Reducing consumption is the first component of the “reduce, reuse, recycle” mantra. Reducing what your family uses is easy – and a great first step to becoming environmentally aware. Reducing not only puts less stress on the environment, it can save you money in the short and long term.
Look around your home for areas where you and your family can use less. For instance, taking shorter showers can reduce the amount of water you use, the amount of water the municipal plant has to purify and the energy required to heat the water coming out of the shower head. There’s more. Turn off the lights when you leave a room. Turn the thermostat in your home down in the winter and up in the summer. Use energy efficient light bulbs wherever possible. In no time you’ll cut your consumption and notice a welcome reduction in your power bills as well.

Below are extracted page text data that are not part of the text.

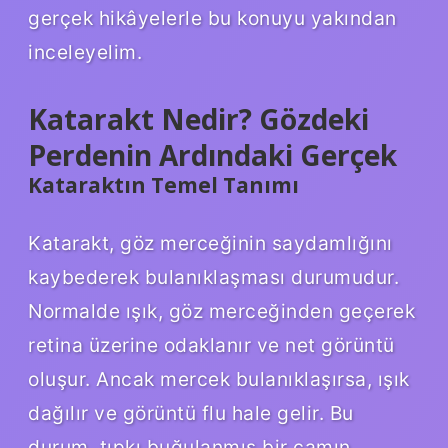
gerçek hikâyelerle bu konuyu yakından
inceleyelim.
Katarakt Nedir? Gözdeki
Perdenin Ardındaki Gerçek
Kataraktın Temel Tanımı
Katarakt, göz merceğinin saydamlığını
kaybederek bulanıklaşması durumudur.
Normalde ışık, göz merceğinden geçerek
retina üzerine odaklanır ve net görüntü
oluşur. Ancak mercek bulanıklaşırsa, ışık
dağılır ve görüntü flu hale gelir. Bu
durum, tıpkı buğulanmış bir camın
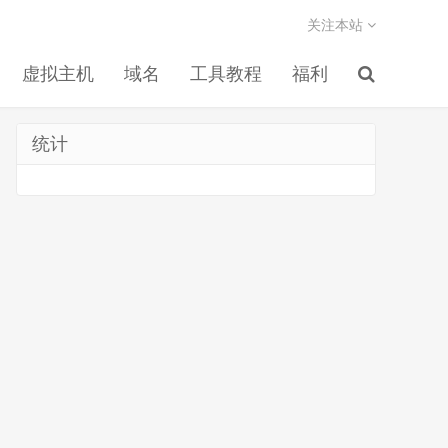
关注本站
虚拟主机
域名
工具教程
福利
统计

Reusing items as much as possible will also help protect the environment. A little creativity is all that’s needed. In the kitchen, the plastic tub your butter came in can be used again and again for leftovers. Aluminum foil can also be rinsed and reused. Clothing and shoes can be passed from older kids to younger kids. Old clothing, provided it’s in decent shape, can also be sent to a thrift store or charity for others to happily reuse.
On a larger scale, building products can also be reused. In almost any town it’s easy to find stores that resell old wood flooring, doors, windows and many other building supplies that are salvaged from homes being demolished. Reusing wood items, such as flooring, reduces the number of trees that have to be harvested to support the construction industry.
The finally R is recycling. Many towns and states have aggressive recycling programs that make it easy. You simply load your old glass, plastic and paper into bins and haul them to the curb, where trucks come and pick them up.
But you can also recycle in places that don’t have curbside programs. Set up your own bins to segregate plastic, glass and paper. In many towns without curbside programs, homeowners can bring recycled goods to a collection area and drop them off. Also, private companies can handle the pickup. It might cost a few bucks, but many homeowners think it’s a worthwhile expense.